Il discorso è relativamente più agevole quando il testimone, in precedenza, aveva svolto un lavoro autonomo, mentre presenta aspetti più problematici nelle ipotesi in cui l'attività antecedente alla deposizione era alle dipendenze dei privati. Ma anche da questo punto di vista si è lavorato per reinserire chi aveva questa condizione pregressa.
La trattazione dei singoli casi riguardanti i testimoni è avvenuta e avviene col coinvolgimento attivo degli stessi interessati.
Obiettivo primario, peraltro, è consentire, se il testimone lo desidera o lo chiede, la permanenza nel luogo di origine attraverso adeguate misure delle quali, in ogni caso, va verificata la possibilità di applicazione.
La commissione centrale ha sempre riservato massima attenzione e sensibilità nei confronti dei testimoni di giustizia ed è consapevole delle oggettive difficoltà incontrate nella fase di reinserimento sociale, e ciò a fronte di un'azione amministrativa che si dimostra sempre puntuale e rispettosa dei contenuti della legge sui testimoni di giustizia.
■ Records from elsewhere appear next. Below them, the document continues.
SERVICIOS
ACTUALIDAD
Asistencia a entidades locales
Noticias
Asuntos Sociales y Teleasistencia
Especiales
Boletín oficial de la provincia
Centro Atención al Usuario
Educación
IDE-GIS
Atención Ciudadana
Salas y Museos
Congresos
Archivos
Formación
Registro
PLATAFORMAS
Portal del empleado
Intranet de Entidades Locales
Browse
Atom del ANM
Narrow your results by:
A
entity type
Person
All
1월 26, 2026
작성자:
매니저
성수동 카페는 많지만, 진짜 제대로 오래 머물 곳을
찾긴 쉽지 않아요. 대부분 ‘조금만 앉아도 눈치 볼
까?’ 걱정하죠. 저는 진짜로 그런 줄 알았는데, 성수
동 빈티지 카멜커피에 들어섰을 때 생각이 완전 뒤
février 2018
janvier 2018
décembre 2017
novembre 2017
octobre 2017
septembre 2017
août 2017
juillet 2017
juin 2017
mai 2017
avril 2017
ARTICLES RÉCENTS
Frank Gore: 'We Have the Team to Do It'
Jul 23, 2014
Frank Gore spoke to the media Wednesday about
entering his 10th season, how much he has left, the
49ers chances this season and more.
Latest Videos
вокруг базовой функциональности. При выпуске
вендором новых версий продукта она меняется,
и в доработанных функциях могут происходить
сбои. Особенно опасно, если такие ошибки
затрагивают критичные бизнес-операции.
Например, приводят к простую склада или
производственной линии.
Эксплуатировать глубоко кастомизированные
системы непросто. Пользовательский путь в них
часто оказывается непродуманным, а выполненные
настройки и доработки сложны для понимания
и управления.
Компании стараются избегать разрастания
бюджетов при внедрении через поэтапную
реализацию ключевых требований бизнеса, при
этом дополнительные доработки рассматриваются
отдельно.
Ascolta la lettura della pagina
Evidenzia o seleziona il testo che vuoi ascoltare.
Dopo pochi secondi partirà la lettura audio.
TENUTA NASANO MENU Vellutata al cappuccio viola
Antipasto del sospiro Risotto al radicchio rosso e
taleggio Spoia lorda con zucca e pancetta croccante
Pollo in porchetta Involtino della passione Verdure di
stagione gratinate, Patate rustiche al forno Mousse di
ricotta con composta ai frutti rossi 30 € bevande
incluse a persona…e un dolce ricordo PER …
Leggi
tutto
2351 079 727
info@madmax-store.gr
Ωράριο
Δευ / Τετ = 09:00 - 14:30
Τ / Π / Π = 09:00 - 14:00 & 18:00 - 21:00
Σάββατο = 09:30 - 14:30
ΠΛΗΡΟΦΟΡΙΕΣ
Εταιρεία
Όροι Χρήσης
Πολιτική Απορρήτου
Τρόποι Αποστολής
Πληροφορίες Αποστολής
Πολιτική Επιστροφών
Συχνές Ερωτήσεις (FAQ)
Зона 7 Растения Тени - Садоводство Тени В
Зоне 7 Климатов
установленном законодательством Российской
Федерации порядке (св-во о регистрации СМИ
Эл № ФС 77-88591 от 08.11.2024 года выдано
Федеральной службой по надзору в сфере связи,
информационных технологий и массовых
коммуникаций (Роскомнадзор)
La continua crescita dei numero delle persone sottoposte al programma di protezione ha evidenziato, nel corso degli anni, aspetti di criticità del sistema tutorio.
Assicurare ai testimoni di giustizia un tenore di vita che, secondo le indicazioni della norma, non pregiudichi quello goduto prima dell'ingresso nel programma è oggetto di sforzi costanti.
In questa direzione si segnala la convenzione, sottoscritta tra il Dipartimento della pubblica sicurezza ed un istituto di credito, per consentire l'accesso a mutui per il reinserimento sociale: le forme di finanziamento previste sono sia il mutuo ipotecario per l'acquisto di immobili, sia il finanziamento chirografario per l'avvio di attività imprenditoriali autonome.
Il Ministero dell'interno è pienamente consapevole che sui testimoni il Governo gioca una partita difficile: quella della credibilità delle istituzioni nella lotta alla criminalità. La garanzia di un adeguato futuro ai testimoni e alle loro famiglie è un importante incentivo per gli altri cittadini a non avere remore o timori nel riferire quanto è a propria conoscenza alle forze dell'ordine e all'autorità giudiziaria al fine di contrastare e punire ogni fenomeno criminale. Pertanto, si assicura il massimo impegno e una costante attenzione di questa Amministrazione alle problematiche suesposte.

Il Sottosegretario di Stato per l'interno: Carlo De Stefano.